Scan the entries line by line and return those with "familias".

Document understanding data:
___

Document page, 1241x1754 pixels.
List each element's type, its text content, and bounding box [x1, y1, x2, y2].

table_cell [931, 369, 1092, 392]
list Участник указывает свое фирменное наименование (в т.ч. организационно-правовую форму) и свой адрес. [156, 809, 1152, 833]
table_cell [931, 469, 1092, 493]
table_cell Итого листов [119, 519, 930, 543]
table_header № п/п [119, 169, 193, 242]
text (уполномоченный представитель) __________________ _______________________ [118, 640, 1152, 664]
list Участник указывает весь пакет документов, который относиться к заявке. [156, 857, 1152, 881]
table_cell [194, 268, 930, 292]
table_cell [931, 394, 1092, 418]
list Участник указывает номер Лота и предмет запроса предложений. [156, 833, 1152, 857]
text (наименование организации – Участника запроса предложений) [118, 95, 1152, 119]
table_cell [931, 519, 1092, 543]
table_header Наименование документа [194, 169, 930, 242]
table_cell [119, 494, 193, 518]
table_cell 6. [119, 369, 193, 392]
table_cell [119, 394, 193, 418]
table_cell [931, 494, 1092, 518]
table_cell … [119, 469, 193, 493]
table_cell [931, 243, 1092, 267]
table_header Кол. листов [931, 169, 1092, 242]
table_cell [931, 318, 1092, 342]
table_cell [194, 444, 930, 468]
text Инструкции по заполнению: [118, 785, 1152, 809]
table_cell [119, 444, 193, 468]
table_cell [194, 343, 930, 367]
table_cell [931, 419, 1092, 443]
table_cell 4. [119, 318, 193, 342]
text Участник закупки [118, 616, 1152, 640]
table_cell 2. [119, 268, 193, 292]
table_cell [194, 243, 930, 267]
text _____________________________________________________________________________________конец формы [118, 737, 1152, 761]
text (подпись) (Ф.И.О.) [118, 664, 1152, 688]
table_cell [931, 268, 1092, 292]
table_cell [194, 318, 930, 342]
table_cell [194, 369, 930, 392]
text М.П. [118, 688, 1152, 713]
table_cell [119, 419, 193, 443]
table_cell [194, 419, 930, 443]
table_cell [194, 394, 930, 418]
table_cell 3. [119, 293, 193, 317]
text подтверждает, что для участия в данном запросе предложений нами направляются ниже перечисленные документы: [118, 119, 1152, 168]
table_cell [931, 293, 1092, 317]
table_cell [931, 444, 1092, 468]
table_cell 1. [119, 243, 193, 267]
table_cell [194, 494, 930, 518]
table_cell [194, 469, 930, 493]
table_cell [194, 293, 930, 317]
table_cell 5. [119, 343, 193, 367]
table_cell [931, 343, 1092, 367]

___

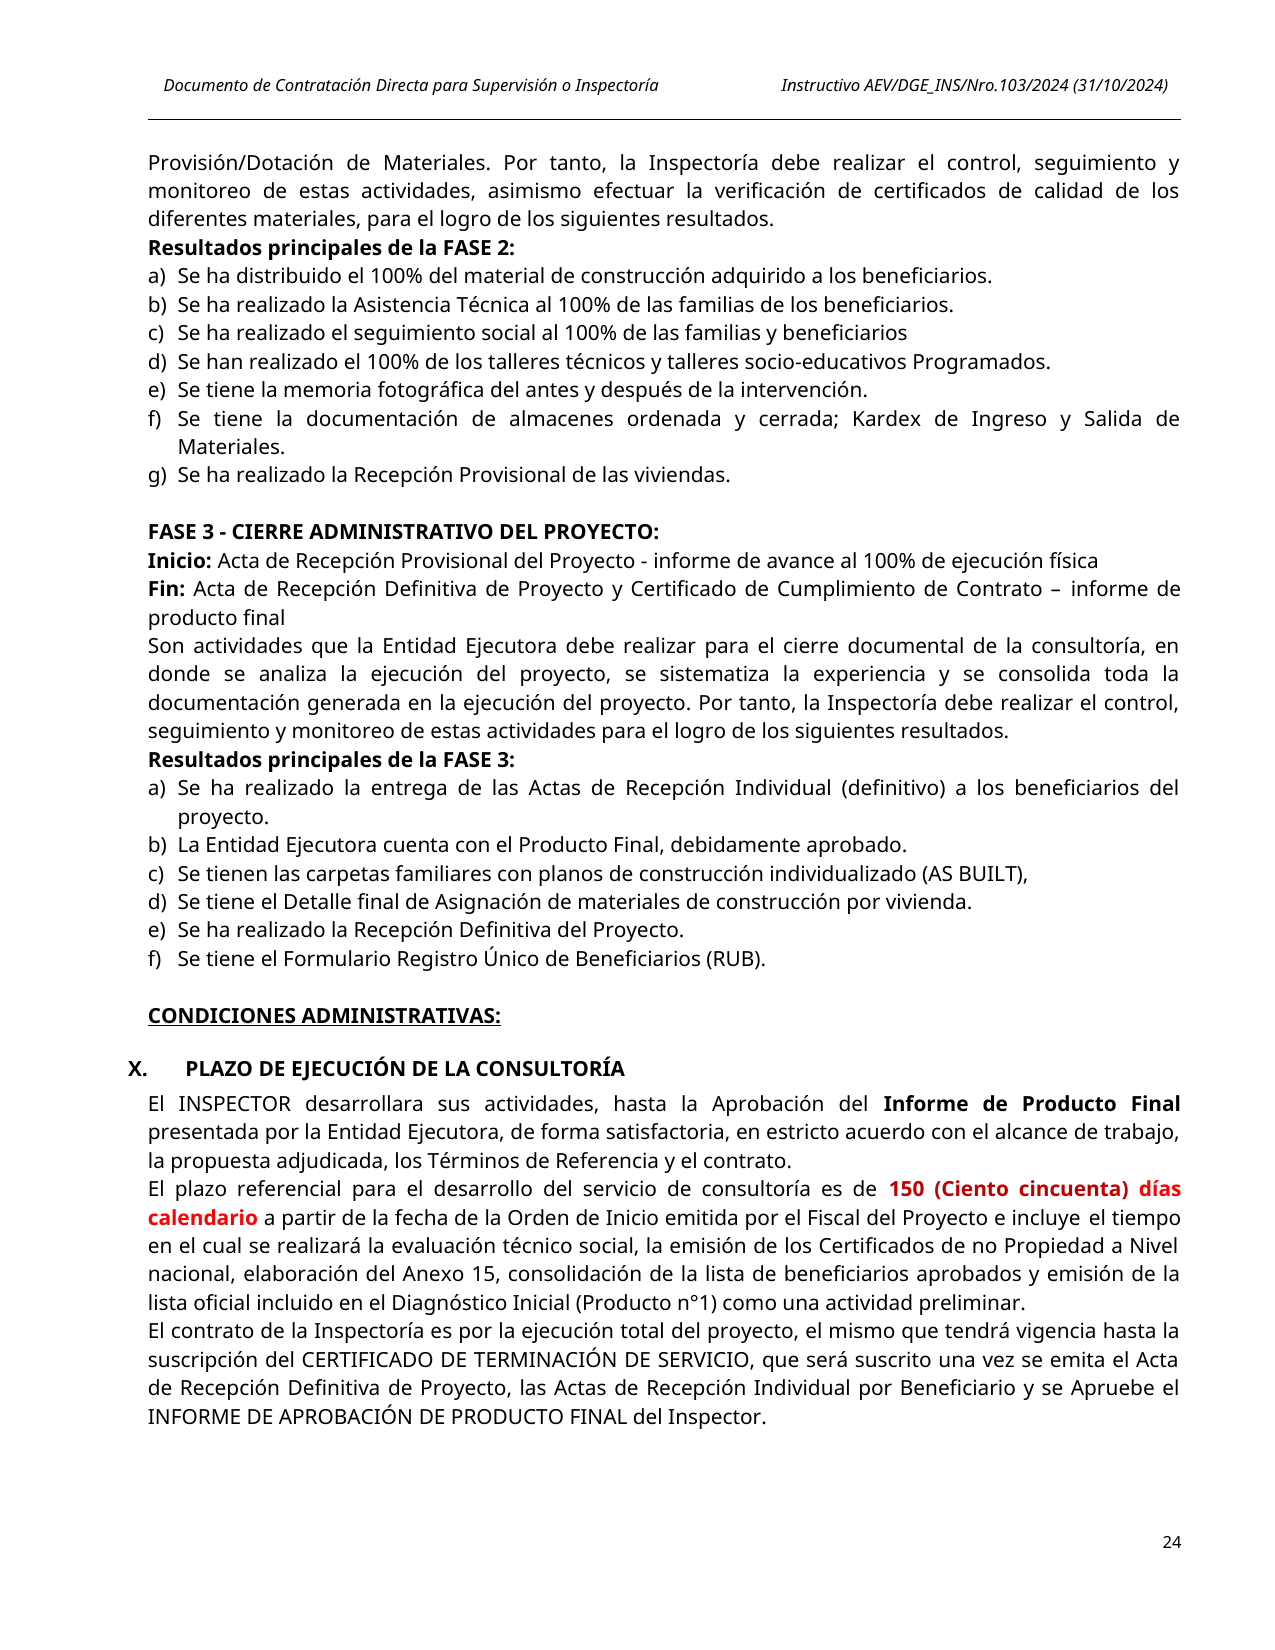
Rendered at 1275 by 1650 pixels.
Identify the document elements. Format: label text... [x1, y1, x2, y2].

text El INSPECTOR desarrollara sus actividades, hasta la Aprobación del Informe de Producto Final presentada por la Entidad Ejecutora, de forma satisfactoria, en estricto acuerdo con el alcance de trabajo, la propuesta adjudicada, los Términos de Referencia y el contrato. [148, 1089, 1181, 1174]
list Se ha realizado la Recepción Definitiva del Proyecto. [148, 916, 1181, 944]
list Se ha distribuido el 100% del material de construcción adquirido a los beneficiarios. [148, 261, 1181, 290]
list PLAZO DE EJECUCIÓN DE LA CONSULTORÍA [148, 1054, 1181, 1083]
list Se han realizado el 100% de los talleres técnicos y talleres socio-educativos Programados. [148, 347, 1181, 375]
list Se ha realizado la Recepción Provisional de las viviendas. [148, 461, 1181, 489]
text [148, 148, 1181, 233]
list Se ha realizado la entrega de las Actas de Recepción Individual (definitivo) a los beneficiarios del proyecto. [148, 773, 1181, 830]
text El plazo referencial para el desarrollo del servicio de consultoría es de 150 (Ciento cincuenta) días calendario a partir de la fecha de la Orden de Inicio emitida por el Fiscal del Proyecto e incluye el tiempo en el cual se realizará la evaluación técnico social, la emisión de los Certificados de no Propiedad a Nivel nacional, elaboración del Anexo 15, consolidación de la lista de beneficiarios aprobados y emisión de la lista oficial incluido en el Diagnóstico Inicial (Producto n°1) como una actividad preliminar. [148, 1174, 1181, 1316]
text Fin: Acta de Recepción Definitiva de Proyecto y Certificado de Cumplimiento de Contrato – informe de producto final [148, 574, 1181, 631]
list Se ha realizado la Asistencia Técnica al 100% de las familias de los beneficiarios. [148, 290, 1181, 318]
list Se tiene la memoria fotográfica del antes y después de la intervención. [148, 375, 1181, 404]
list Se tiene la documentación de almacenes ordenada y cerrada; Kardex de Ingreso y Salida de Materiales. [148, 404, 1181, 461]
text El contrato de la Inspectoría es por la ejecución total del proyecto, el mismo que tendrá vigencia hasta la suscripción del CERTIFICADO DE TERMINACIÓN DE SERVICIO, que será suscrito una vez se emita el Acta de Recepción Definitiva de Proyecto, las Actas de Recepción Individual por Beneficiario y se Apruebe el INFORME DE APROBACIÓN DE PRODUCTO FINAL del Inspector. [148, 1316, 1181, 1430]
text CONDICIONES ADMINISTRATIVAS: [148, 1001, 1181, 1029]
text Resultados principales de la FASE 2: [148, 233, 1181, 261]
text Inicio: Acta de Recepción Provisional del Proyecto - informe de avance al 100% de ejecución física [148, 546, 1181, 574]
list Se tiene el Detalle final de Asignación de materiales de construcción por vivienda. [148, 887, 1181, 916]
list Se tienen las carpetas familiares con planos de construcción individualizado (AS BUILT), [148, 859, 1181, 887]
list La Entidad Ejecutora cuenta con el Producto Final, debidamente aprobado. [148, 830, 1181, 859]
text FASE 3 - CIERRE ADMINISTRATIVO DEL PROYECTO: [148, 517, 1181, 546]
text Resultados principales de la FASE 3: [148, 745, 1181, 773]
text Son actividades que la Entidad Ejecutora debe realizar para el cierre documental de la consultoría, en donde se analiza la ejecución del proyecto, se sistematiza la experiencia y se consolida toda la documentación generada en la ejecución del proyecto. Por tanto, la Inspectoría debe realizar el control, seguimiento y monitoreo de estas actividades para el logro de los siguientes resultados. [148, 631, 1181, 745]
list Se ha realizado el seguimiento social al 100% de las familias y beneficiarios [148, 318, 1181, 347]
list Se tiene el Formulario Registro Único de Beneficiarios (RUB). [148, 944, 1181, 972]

___

Task solution >>
list Se ha realizado la Asistencia Técnica al 100% de las familias de los beneficiarios. [148, 290, 1181, 318]
list Se ha realizado el seguimiento social al 100% de las familias y beneficiarios [148, 318, 1181, 347]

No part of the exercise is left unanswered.